Body Double (Sony), even by Brian de Palma's mediocre standards, isn't among his entertaining pictures: its "eye-opening" look at the porn world (represented by Melanie Griffith's implausible heroine) is juvenile parody. The only interesting scenes are lifted directly from Hitchcock; the in-depth retrospective interviews with the director and his actors rarely get into anything that's illuminating.

In many ways just another Holocaust-themed melodrama, Angry Harvest (Image) works slowly and effectively to an offhandedly tragic ending. Agnieszka Holland-who has returned to themes of WWII throughout her career-powerfully evokes the sheer randomness of survival in this strangely gripping film; no extras, with acceptable print and subtitles.

The murder of director Pier Paolo Pasolini in 1975 is the subject of Philo Bregstein's 1981 documentary, Whoever Says the Truth Shall Die (Facets). Only one hour long, Bregstein's doc can't hope to delve too deeply into the possibility that Pasolini was murdered by a far-ranging conspiracy, but he raises thoughtful questions through interviews with fellow filmmaker Bernardo Bertolucci, actress Laura Betti and others.

They All Laughed (HBO) is considered Peter Bogdanovich's best film by none other than Bogdanovich himself. While certainly not as insufferable as some of his pictures, and including classy actors like Ben Gazzara and Audrey Hepburn, They All Laughed is a romantic comedy with very little heat and even less humor. There is, however, the tragic realization that Dorothy Stratten-who could have become a wonderful light comedienne-was murdered before this was released, putting a further damper on things. Bogdanovich's boring commentary is skippable, but his half-hour sit-down with director Wes Anderson is marginally interesting.

Motion Picture Masterpieces (Warners) is a misnomer for this five-disc set of 1930s-40s literary adaptations: none of these films is really a masterpiece or a classic, but there's fun to be had nevertheless.
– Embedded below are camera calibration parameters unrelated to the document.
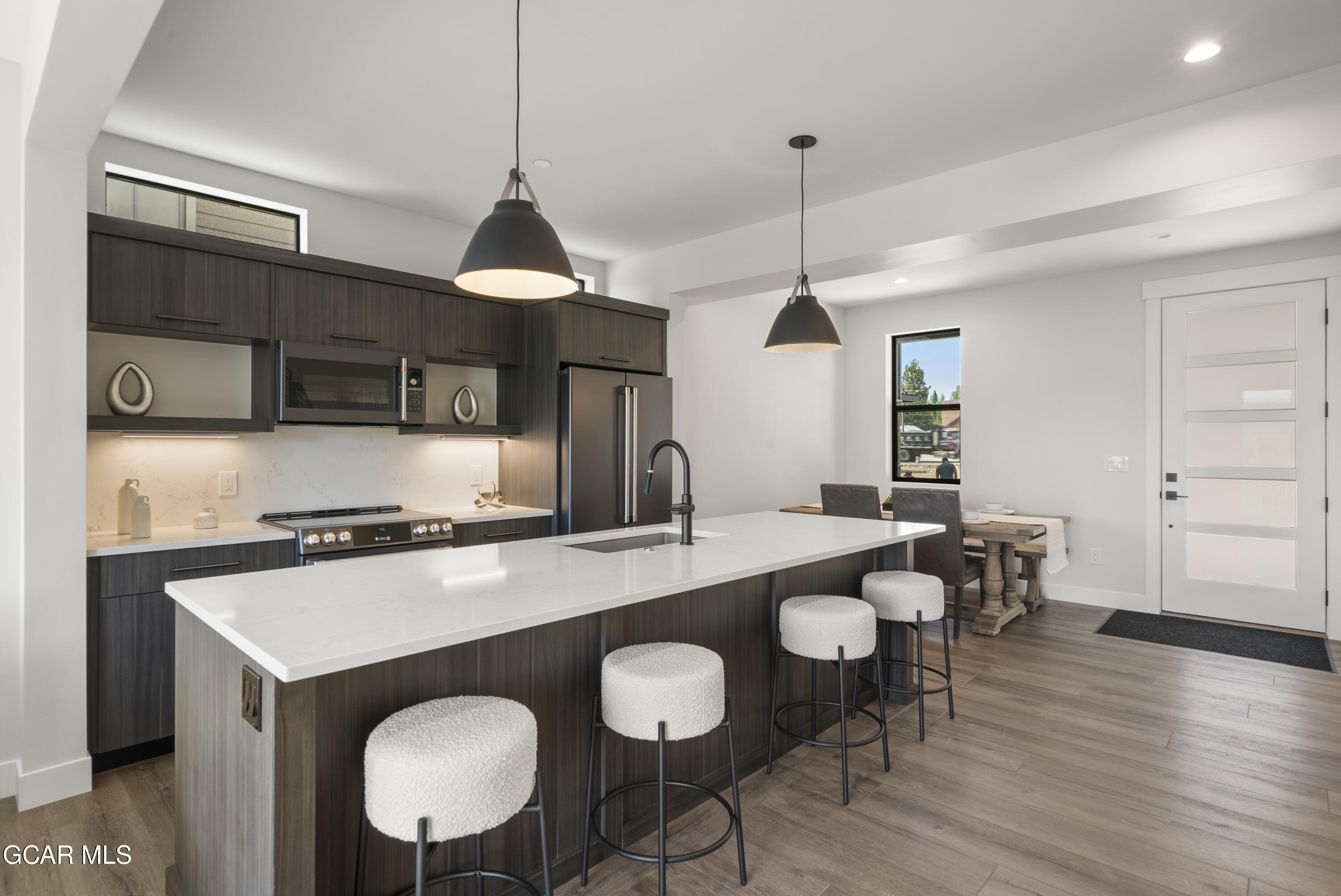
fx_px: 633
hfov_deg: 93.3
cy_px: 448
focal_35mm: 17
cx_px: 670
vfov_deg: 70.5
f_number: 10
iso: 250
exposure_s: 1/2
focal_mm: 17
The Champ's Wallace Beery and Jackie Cooper re-team for a fast-paced Treasure Island; Dickens' A Tale of Two Cities proves too much for the likes of Ronald Coleman, David O. Selznick and director Jack Conway; Dickens' David Copperfield fares better thanks to Lionel Barrymore, Maureen O'Sullivan and W.C. Fields; Norma Shearer and Tyrone Power star in a slow-moving Marie Antoinette that's still preferable to Sofia Coppola's revisionist monstrosity; and Greer Garson and Laurence Olivier look properly embarrassed by this failed attempt to bring Pride and Prejudice to the screen. Cleaned-up prints help immeasurably, but the bonus shorts on each disc have nothing to do with any of the films.